— WHAT YOU SHOULD DO —
In the entries below, find the line with "2023-06-16: 1.64 -> 1.4" and the line with "FILO_LENGTH_CM, BX454GUD: 90 -> 30"; copy them and every line between them exactly, but not the pictures.

— WORKING DATA —
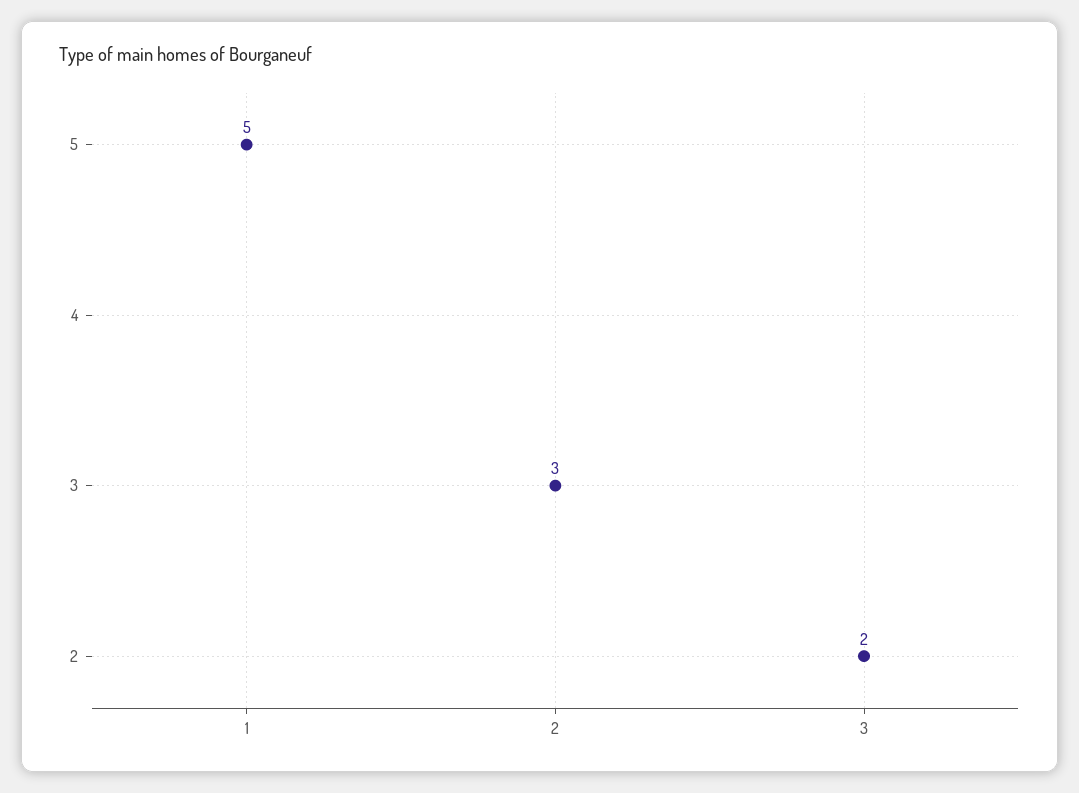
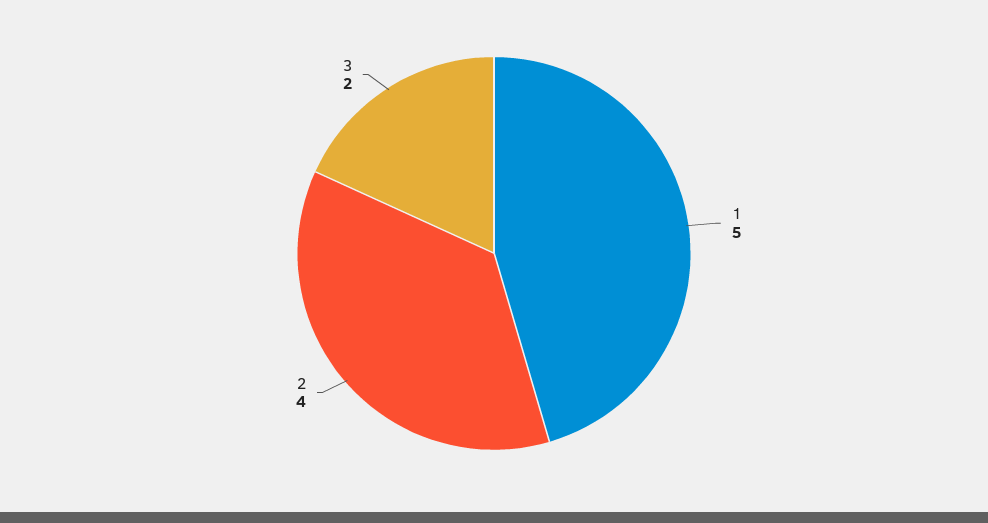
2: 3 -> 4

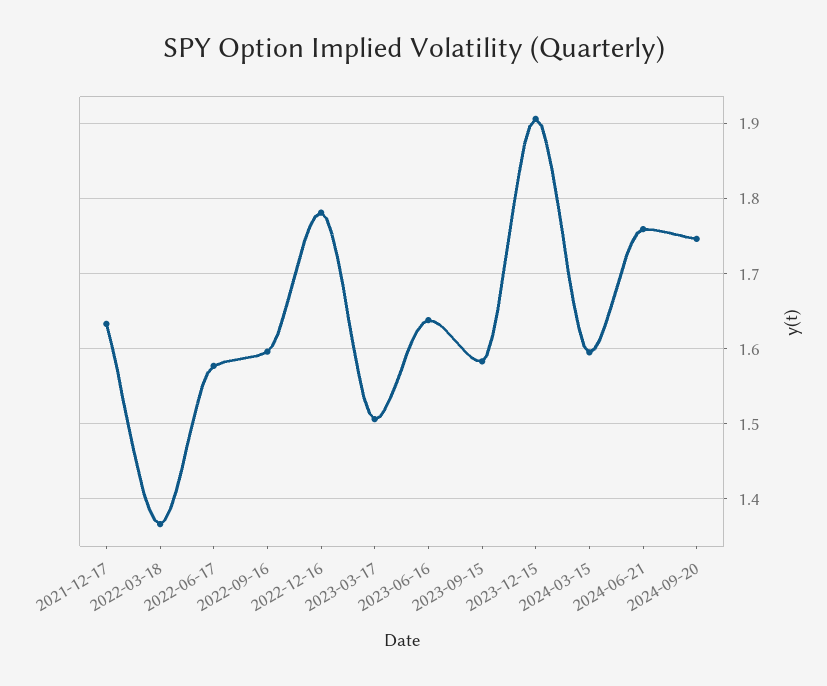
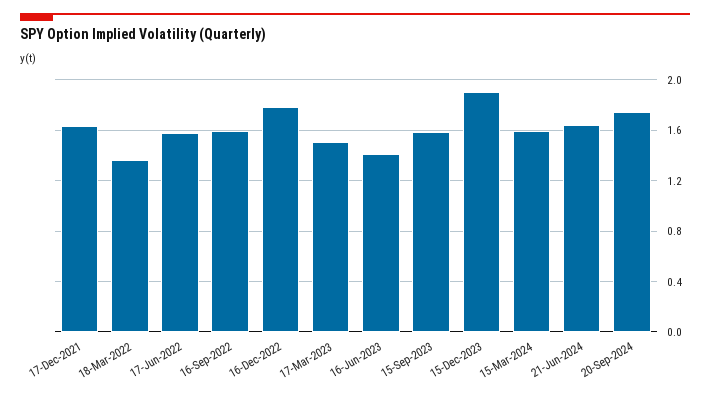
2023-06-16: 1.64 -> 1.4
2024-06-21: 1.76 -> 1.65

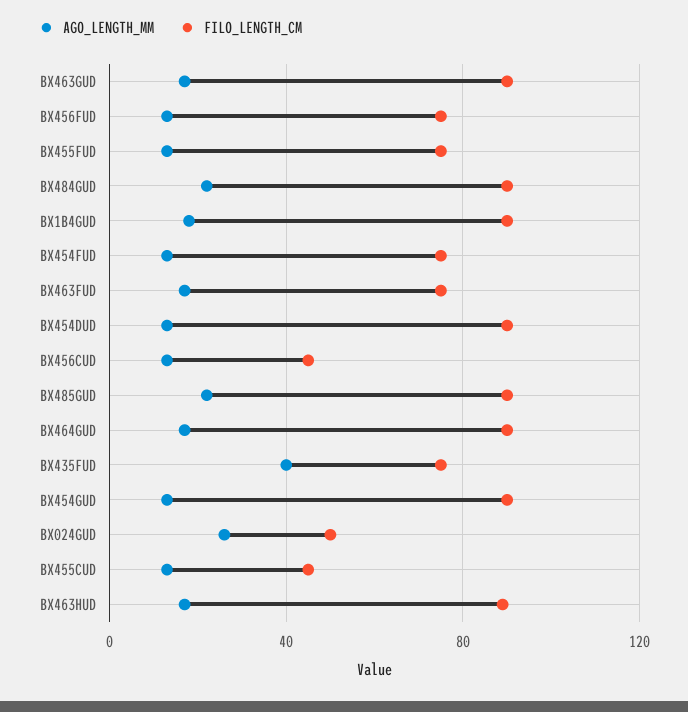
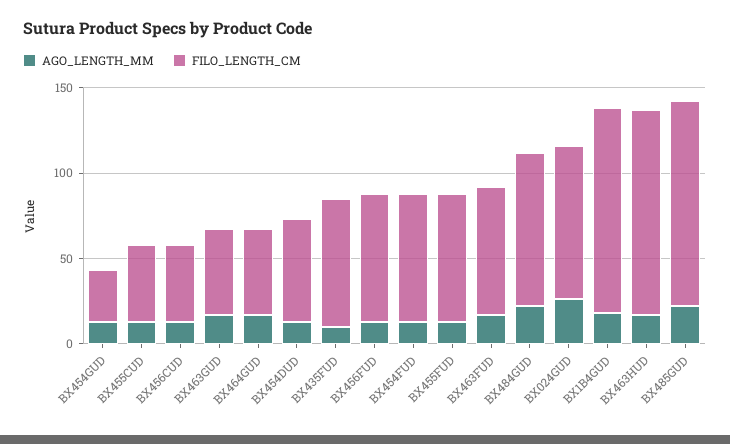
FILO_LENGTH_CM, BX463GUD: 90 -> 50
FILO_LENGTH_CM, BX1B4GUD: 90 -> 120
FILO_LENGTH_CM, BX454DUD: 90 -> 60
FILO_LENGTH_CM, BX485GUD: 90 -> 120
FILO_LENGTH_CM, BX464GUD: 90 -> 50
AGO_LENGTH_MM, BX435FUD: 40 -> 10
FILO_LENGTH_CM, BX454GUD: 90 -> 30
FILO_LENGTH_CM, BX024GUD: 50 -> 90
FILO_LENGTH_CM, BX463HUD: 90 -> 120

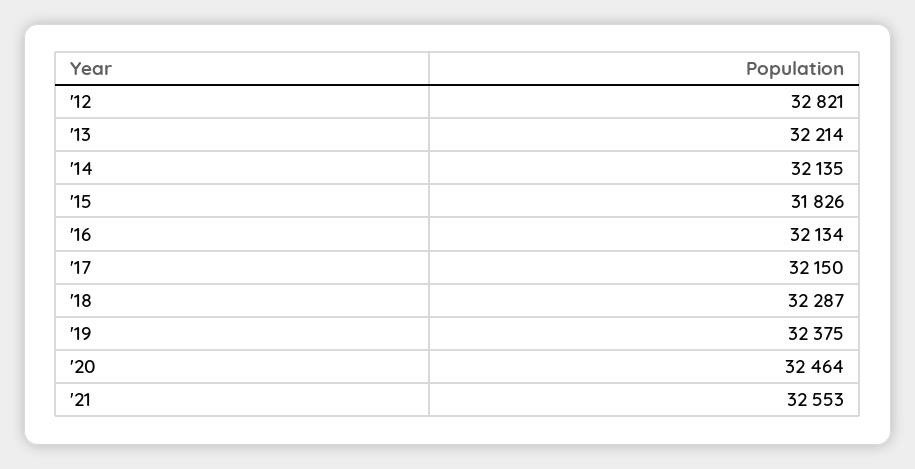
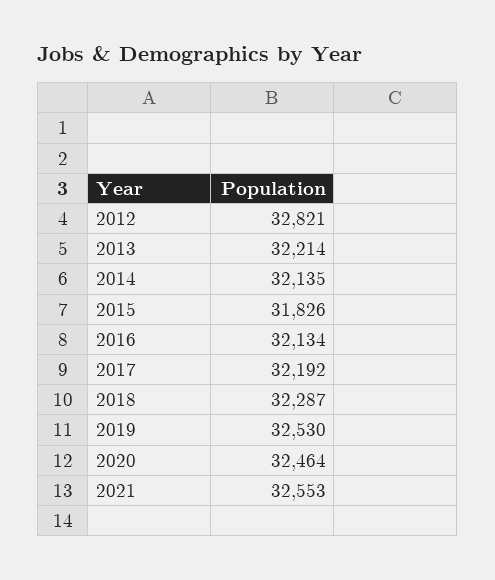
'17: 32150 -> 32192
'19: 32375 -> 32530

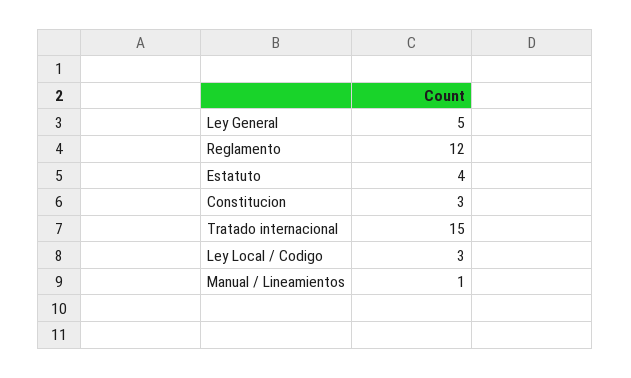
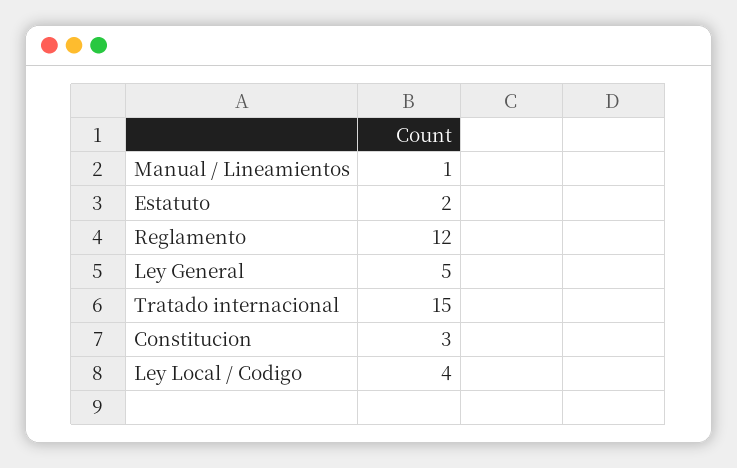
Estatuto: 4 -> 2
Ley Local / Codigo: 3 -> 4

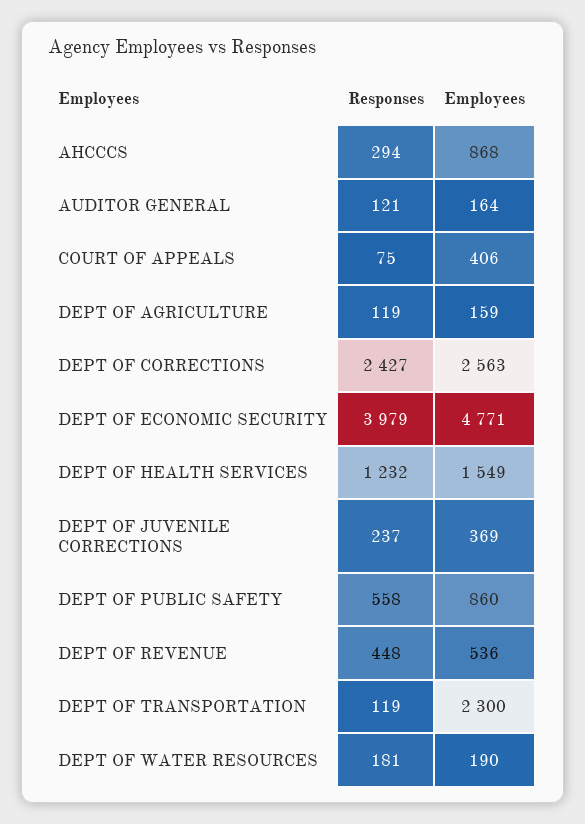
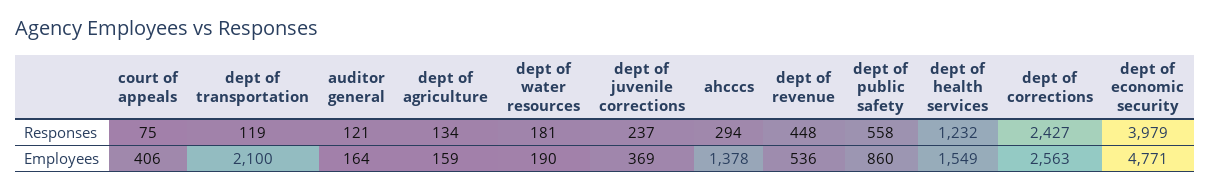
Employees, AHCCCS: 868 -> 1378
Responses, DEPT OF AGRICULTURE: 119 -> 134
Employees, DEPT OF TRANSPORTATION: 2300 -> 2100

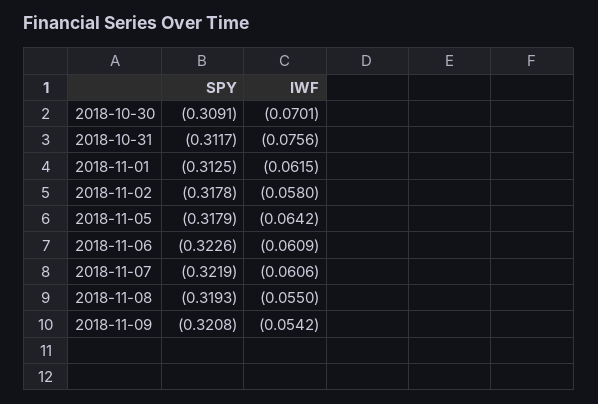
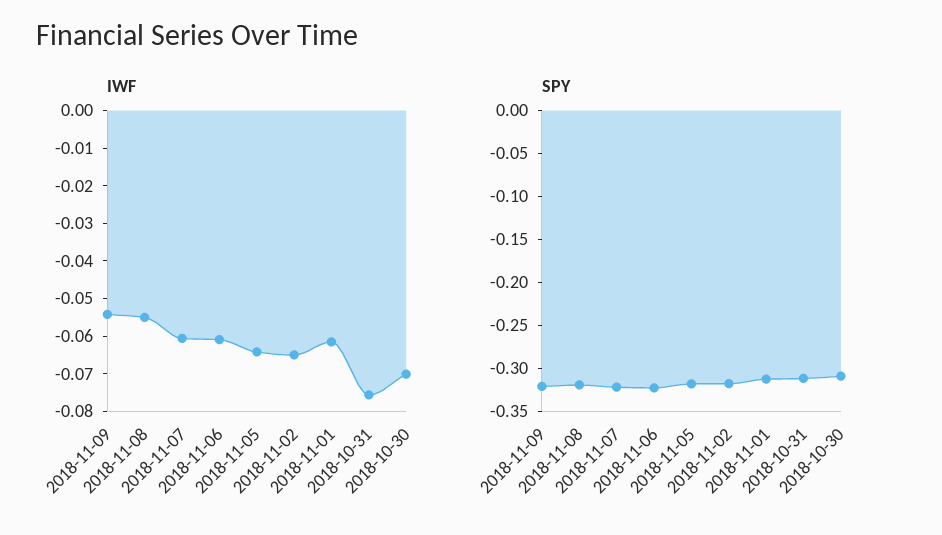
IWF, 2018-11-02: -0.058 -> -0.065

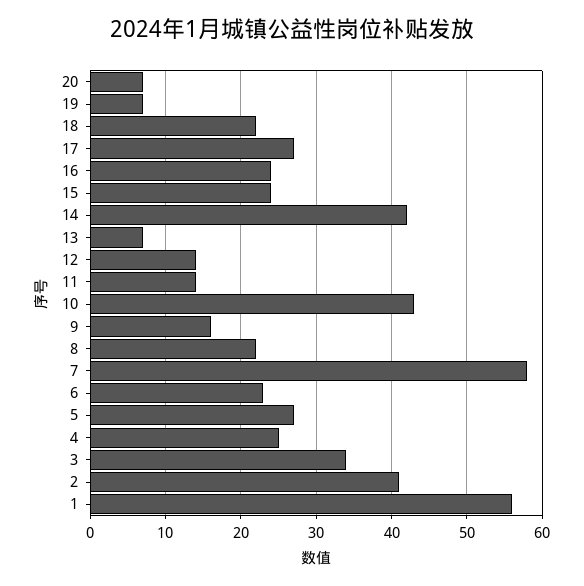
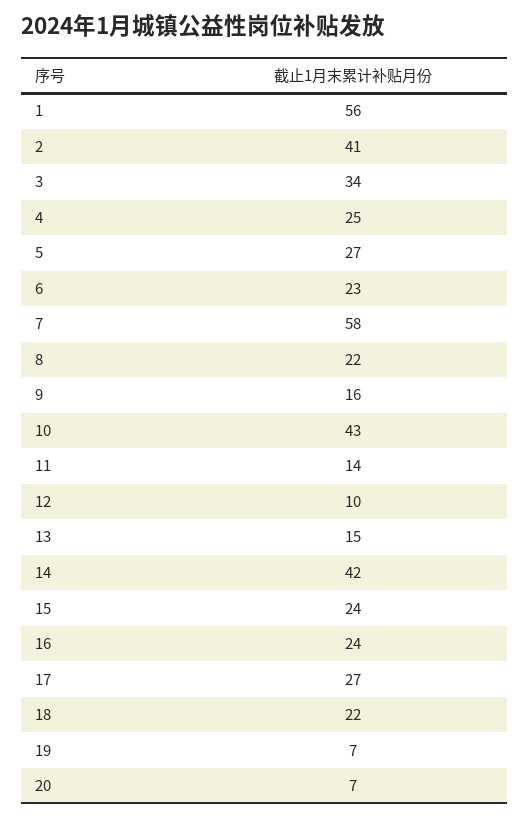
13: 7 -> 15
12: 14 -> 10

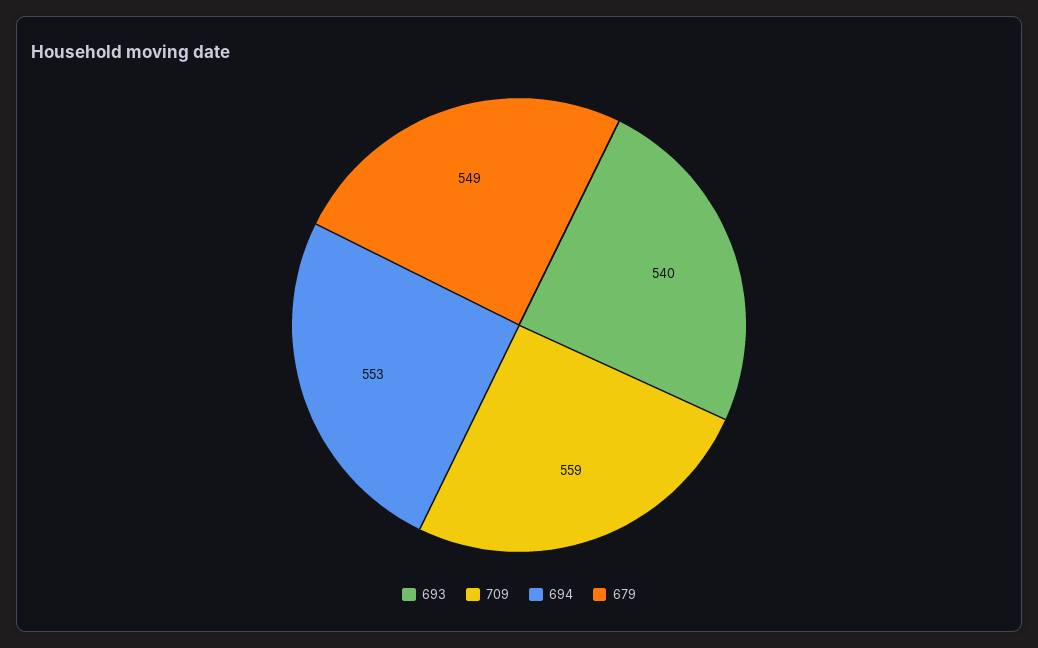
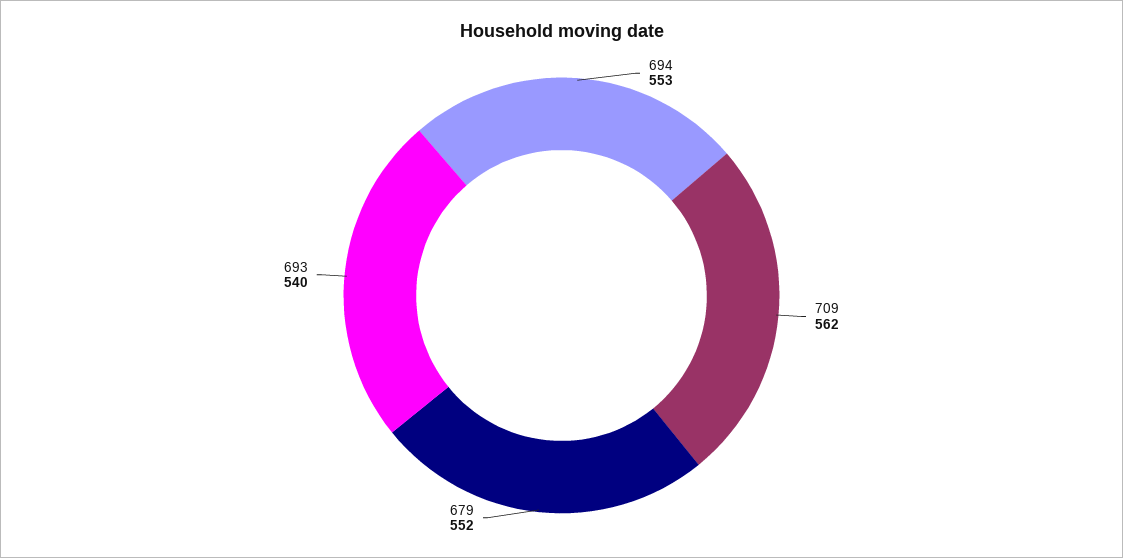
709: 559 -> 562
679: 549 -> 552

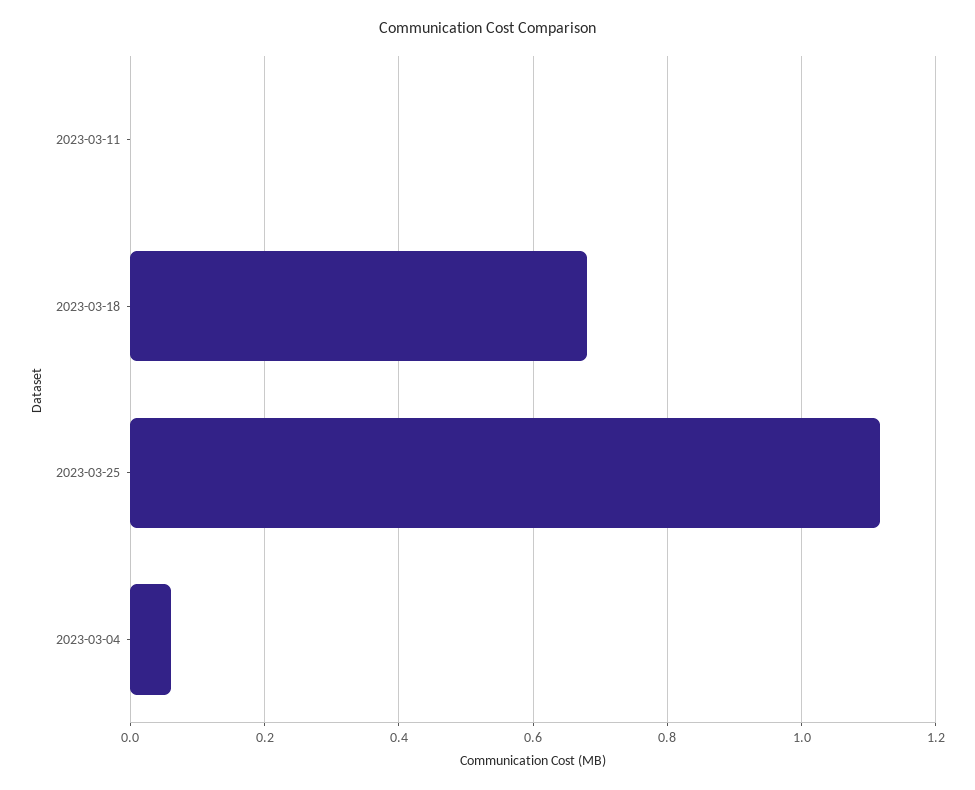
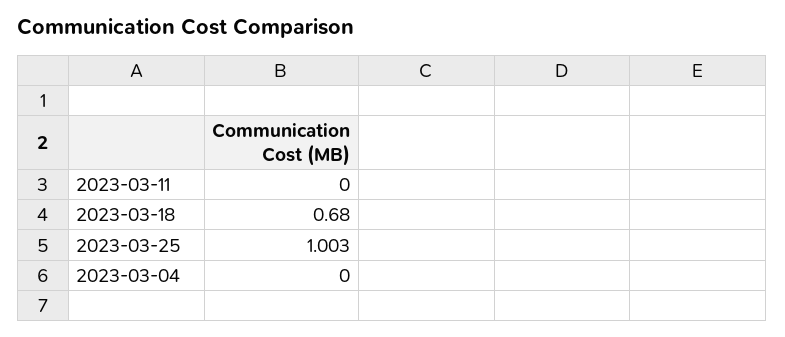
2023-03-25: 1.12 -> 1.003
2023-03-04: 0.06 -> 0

— RESULT OF THE TASK —
2023-06-16: 1.64 -> 1.4
2024-06-21: 1.76 -> 1.65

FILO_LENGTH_CM, BX463GUD: 90 -> 50
FILO_LENGTH_CM, BX1B4GUD: 90 -> 120
FILO_LENGTH_CM, BX454DUD: 90 -> 60
FILO_LENGTH_CM, BX485GUD: 90 -> 120
FILO_LENGTH_CM, BX464GUD: 90 -> 50
AGO_LENGTH_MM, BX435FUD: 40 -> 10
FILO_LENGTH_CM, BX454GUD: 90 -> 30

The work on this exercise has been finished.